É só de vez em quando... agora, por exemplo, não é o caso. E nessas horas a menor perturbação, como por exemplo a entrada de uma pessoa estranha no meu quarto, me incomoda dolorosamente. Gostaria que isso ficasse bem entendido.

— Sem dúvida, senhor — disse a sra. Hall. — E, se me permite dizer...

— Isso é tudo, creio — disse o estranho, com aquele seu tom capaz de encerrar qualquer discussão quando lhe convinha. A sra. Hall teve que guardar suas simpatias e seus comentários para outra ocasião.
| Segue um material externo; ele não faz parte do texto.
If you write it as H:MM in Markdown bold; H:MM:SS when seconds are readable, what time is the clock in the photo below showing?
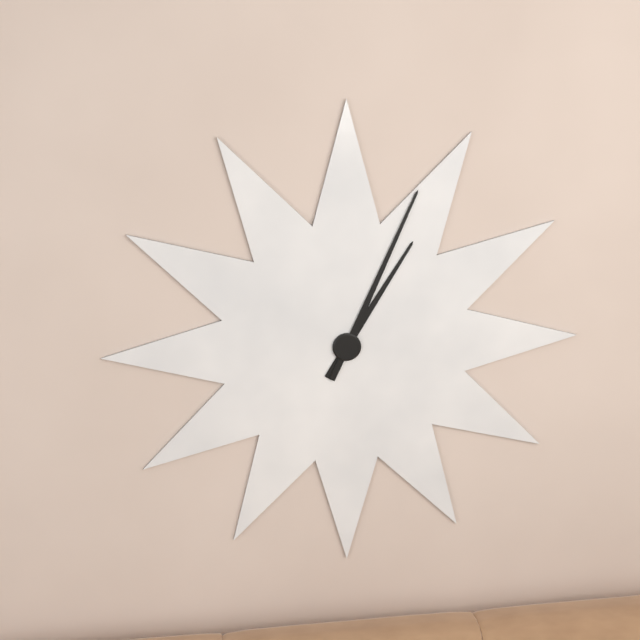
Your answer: **1:04**
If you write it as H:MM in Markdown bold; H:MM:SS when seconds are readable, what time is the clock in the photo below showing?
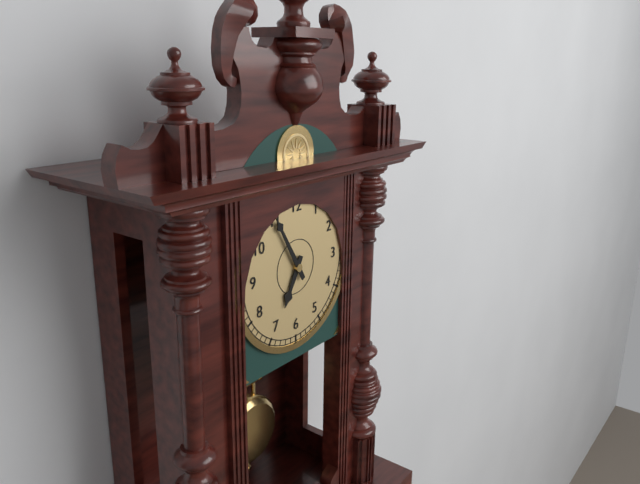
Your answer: **6:55**
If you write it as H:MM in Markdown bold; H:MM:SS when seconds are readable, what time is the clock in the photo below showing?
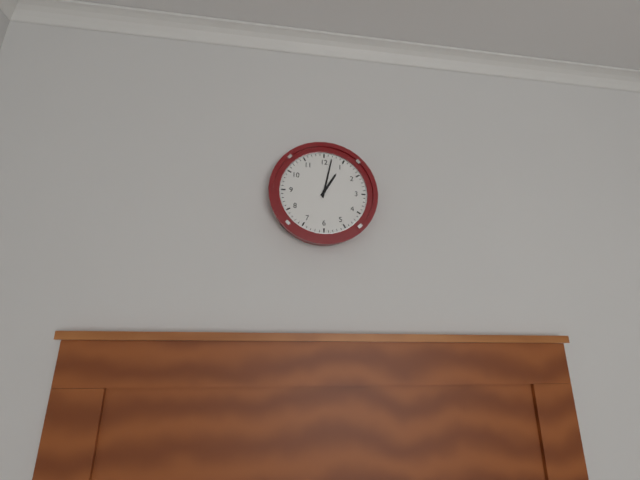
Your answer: **1:02**
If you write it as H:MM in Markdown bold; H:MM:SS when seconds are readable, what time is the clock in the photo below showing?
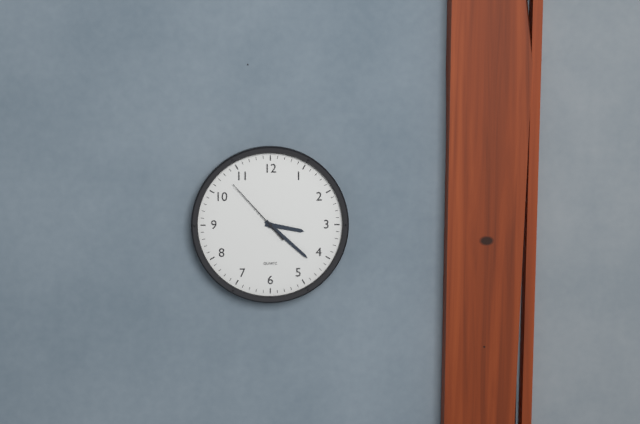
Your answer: **3:22:53**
Depois que a sra. Hall deixou a sala, ele continuou em frente ao fogo, bem atento, conforme relatou o sr. Henfrey, ao conserto do relógio. O relojoeiro retirou não apenas os ponteiros, mas o próprio mostrador, e os mecanismos internos; e tentou proceder da maneira mais lenta e discreta possível. Trabalhava com a lâmpada posta ao lado, e o anteparo verde projetava um círculo de luz sobre suas mãos e as peças do relógio, deixando o resto da sala na penumbra. Quando ele erguia a vista, manchas esverdeadas pareciam dançar diante dos seus olhos. Sendo por natureza um indivíduo curioso, tinha removido as engrenagens do relógio — uma medida totalmente desnecessária — com o propósito de demorar-se ali um pouco mais e talvez encetar uma conversa com o estranho. Mas o homem permanecia ali postado, imóvel e sem produzir um som. Tão imóvel que aquilo começou a dar nos nervos do sr. Henfrey. Teve a impressão de estar sozinho no aposento; mas quando ergueu a vista ali estava o vulto difuso com a cabeça enfaixada e as grandes lentes coloridas fitando-o sem cessar, por entre uma miríade de reflexos verdes que flutuavam no ar. Era uma visão tão estranha aos olhos de Henfrey que durante cerca de um minuto os dois se encararam sem dizer palavra. Então o relojoeiro abaixou a vista. Que situação incômoda! Era melhor dizer alguma coisa. Talvez comentar que o tempo estava frio demais para aquela época do ano?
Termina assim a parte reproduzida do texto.